─── Given records ───

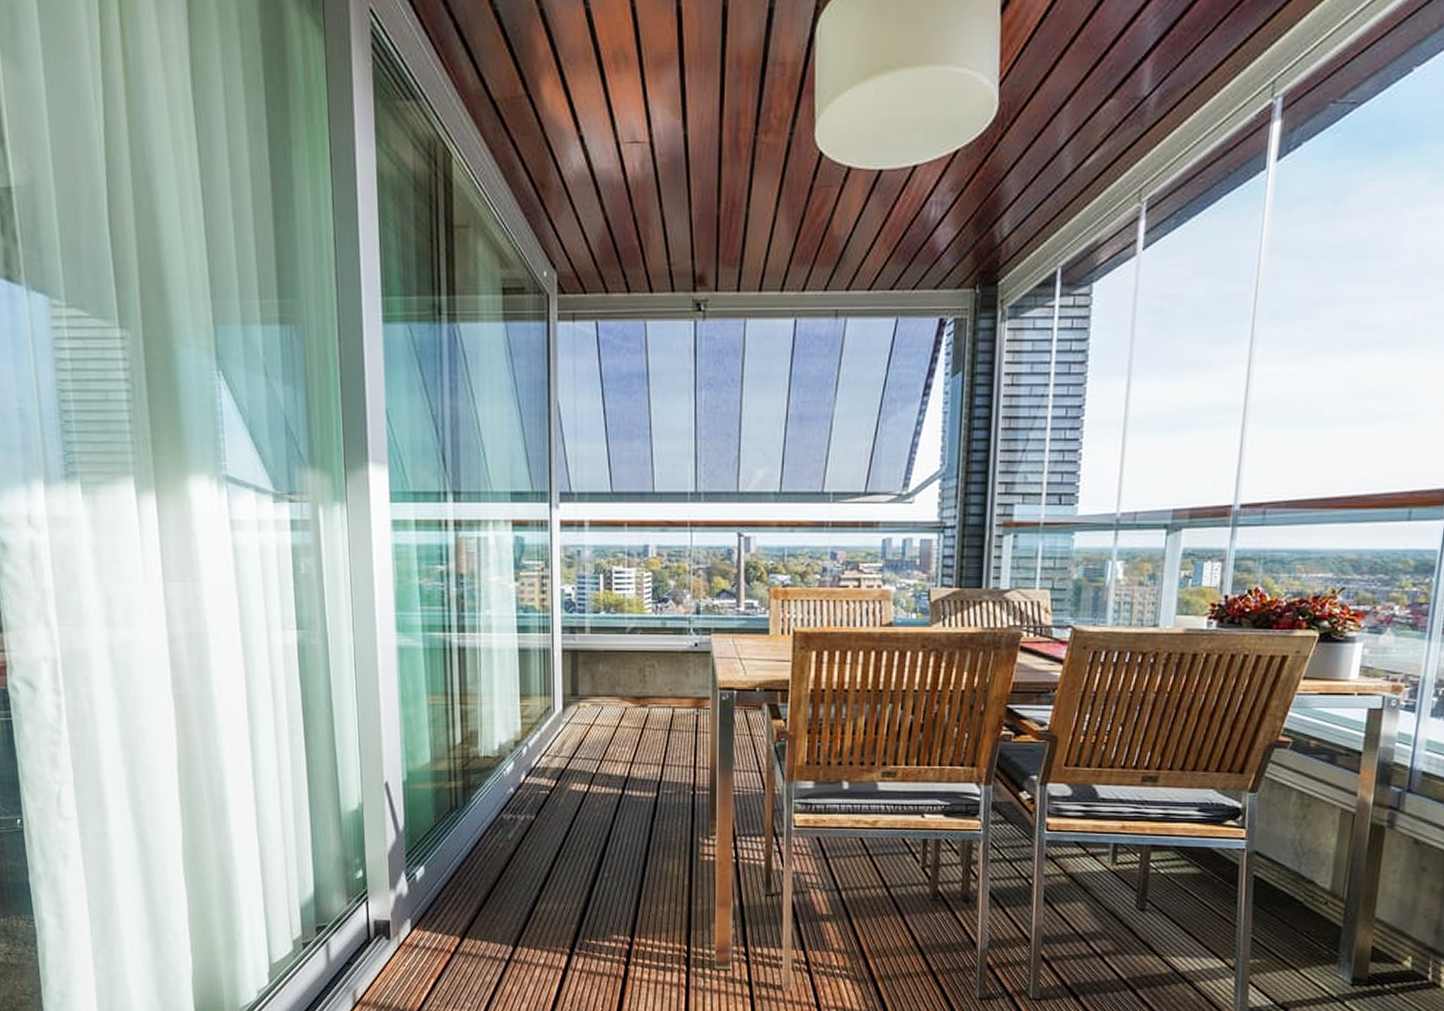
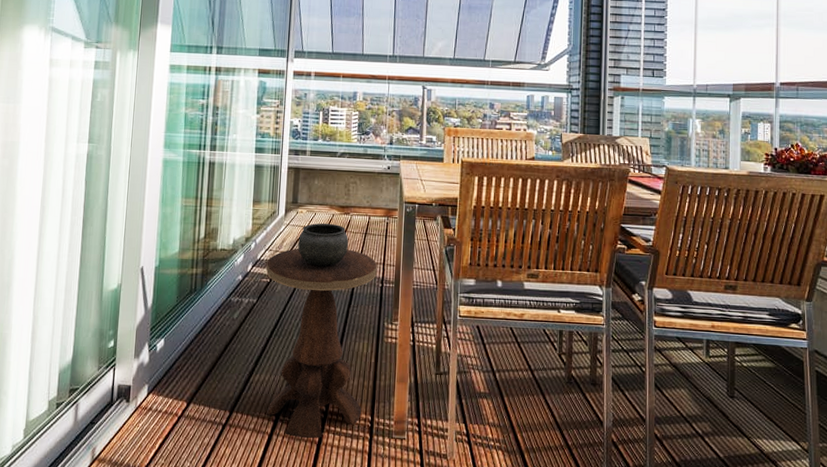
side table: none [544,718,686,973] -> present [266,223,377,439]

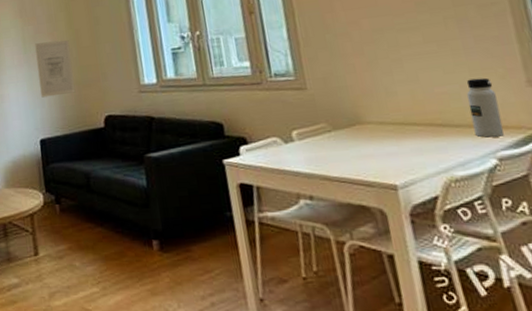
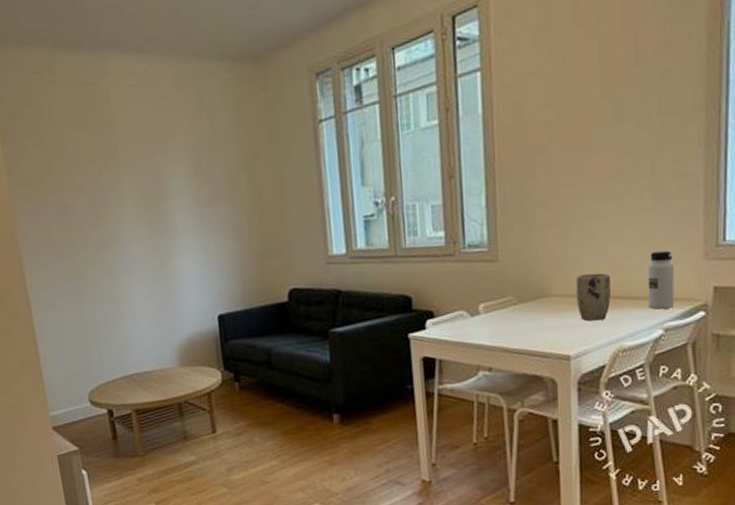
wall art: present [35,40,76,98] -> none [212,204,258,269]
plant pot: none [390,100,433,149] -> present [575,273,611,321]

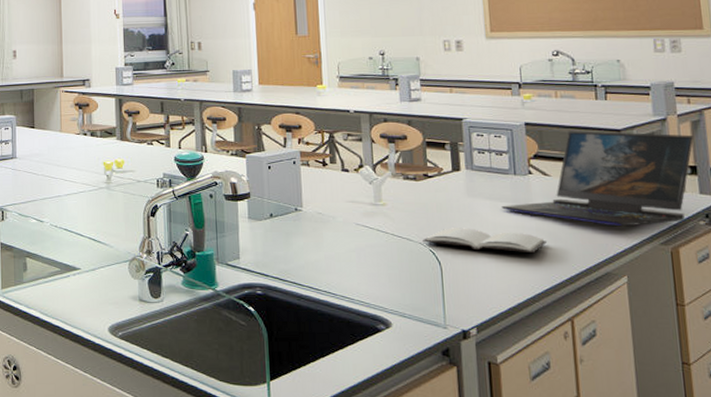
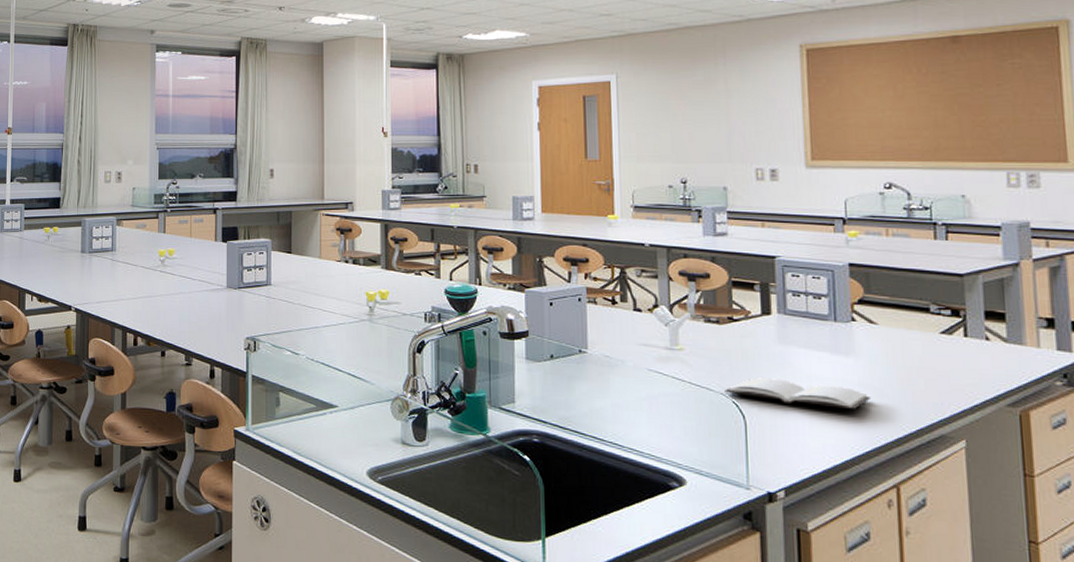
laptop: present [501,131,694,227] -> none [817,274,1053,385]

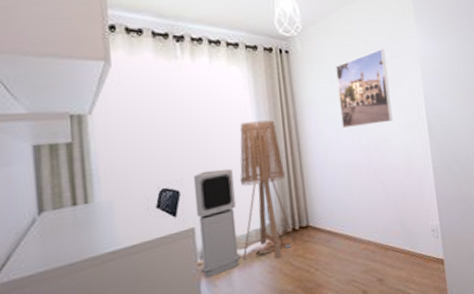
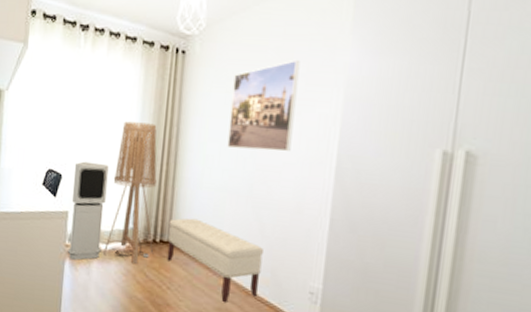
bench: none [304,197,393,264] -> present [167,218,263,303]

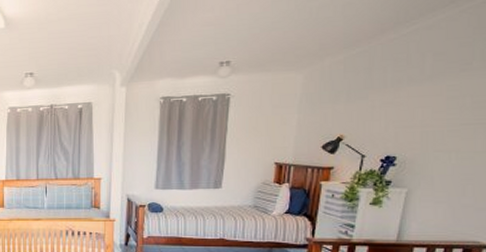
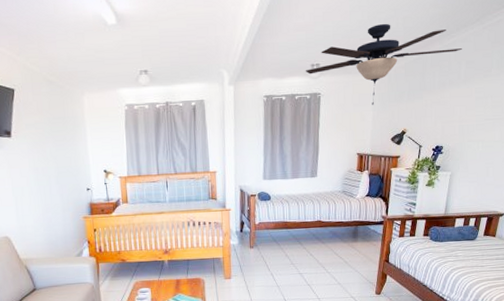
ceiling fan: none [212,12,428,108] -> present [305,23,462,106]

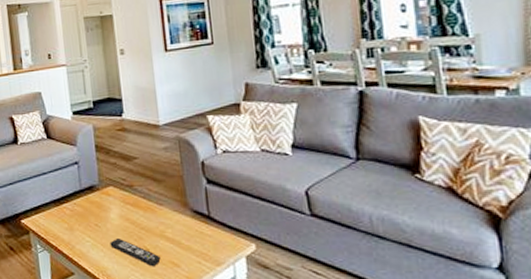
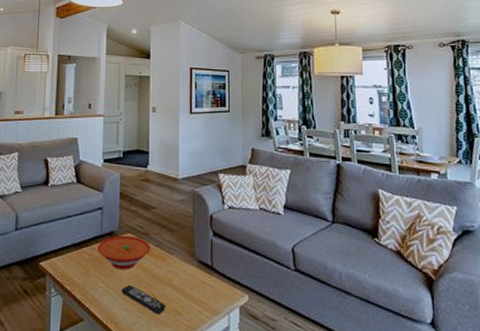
bowl: none [78,189,137,224] -> present [97,235,151,270]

───

What is being asked - Reproduce the final stretch of lines exactly: the line containing "ceiling fan: none" through the last line of the data, both included. Pictures do not belong in the copy.

Answer for the task -
ceiling fan: none [212,12,428,108] -> present [305,23,462,106]

bowl: none [78,189,137,224] -> present [97,235,151,270]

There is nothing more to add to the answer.